According to AMD OpenCL Programming Guide, CL_MEM_USE_HOST_PTR should cause pre-pinned memory and this is suppose to be efficient. I am testing the following on Tahiti (on a mobo with PCIe 2.x) However I am getting strange results.
I have 2 buffers created with CL_MEM_READ_ONLY | CL_MEM_USE_HOST_PTR , and 1 buffer is with CL_MEM_WRITE_ONLY | CL_MEM_USE_HOST_PTR each consist of a 15000x15000 float dense matrix. Totaling to a ~1.8GB. I am running clAmdBlasSgemm on these... then loading the result back to host memory. I am using enqeue write/read buffer commands,with blocking and also tried nonblocking.
The result with events is: writing matrix1 0.1638seconds matrix2 0.1631seconds clAmdBlasSgemm 4.137 seconds 0.1448 seconds and according to my host code, it takes about 5.8 seconds to accomplish all these (wall time). If I change blocking to nonblocking but put clFinish after each operation, I get write 1.735 and 1598 seconds, sgemm, 4.138 seconds and read 0.1452 seconds.

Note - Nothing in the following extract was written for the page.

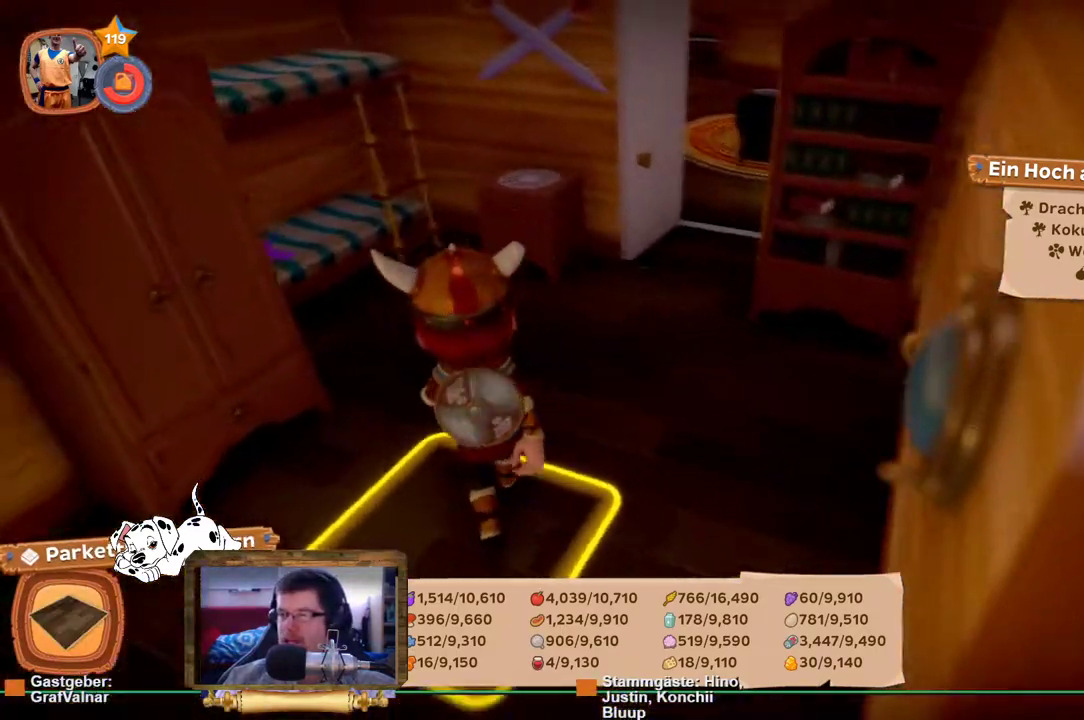
{"buttons": [], "left_stick": "up-left", "right_stick": "left", "events": []}
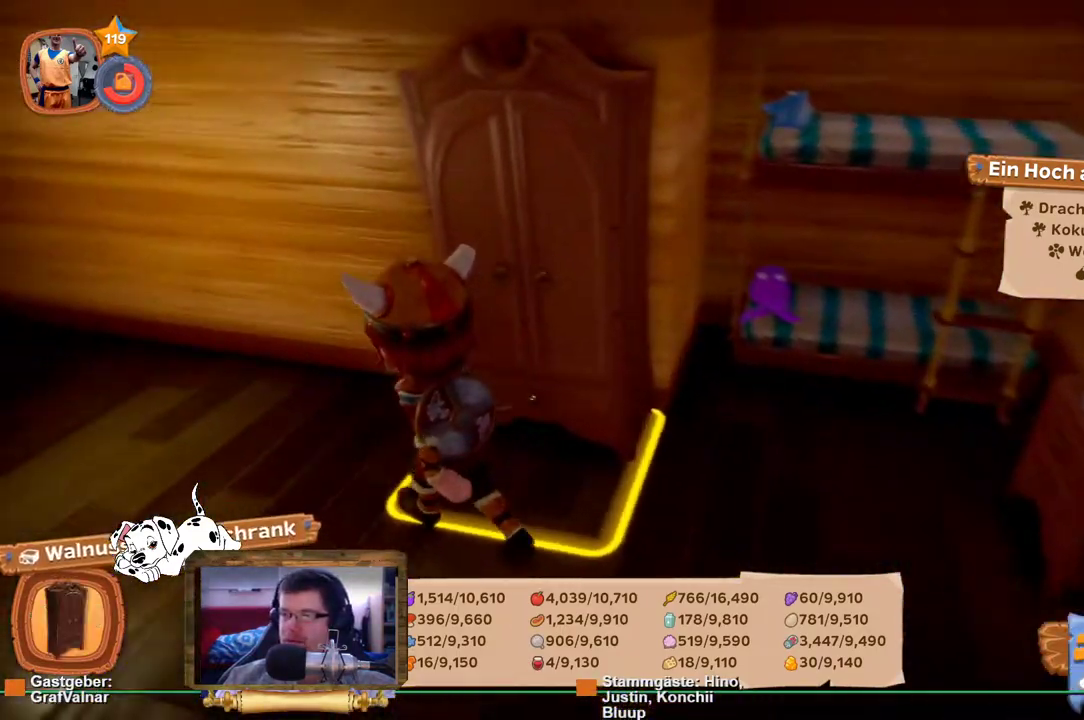
{"buttons": [], "left_stick": "down", "right_stick": "right", "events": [[317, "right_stick", "center"], [417, "left_stick", "center"], [417, "right_stick", "right"], [467, "left_stick", "down"]]}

In either case these do not total up to 5.8 seconds.
If I get rid of CL_MEM_USE_HOST_PTR from objects then results are, writing (total) 0.3458 seconds, sgemm 4.137 seconds and reading 0.2411 seconds and wall time shows 4.9 seconds. I tried non_blocking read/write with clFinish() as well and got exactly same results from events.
So, without CL_MEM_USE_HOST_PTR, things go much quicker??? Is there a mistake in the manual???
I also tried the SDK BufferBandwidth example and this does not use HOST_PTR either...
$ ./BufferBandwidth -t 4
Device 0 Tahiti
GPU work items: 32768
Buffer size: 33554432
CPU workers: 1
Timing loops: 20
Kernel loops: 1
AVERAGES (over loops 2 - 19, use -l for complete log)
PCIe B/W device->host: 0.005904 s 5.68 GB/s
PCIe B/W host->device: 0.005211 s 6.44 GB/s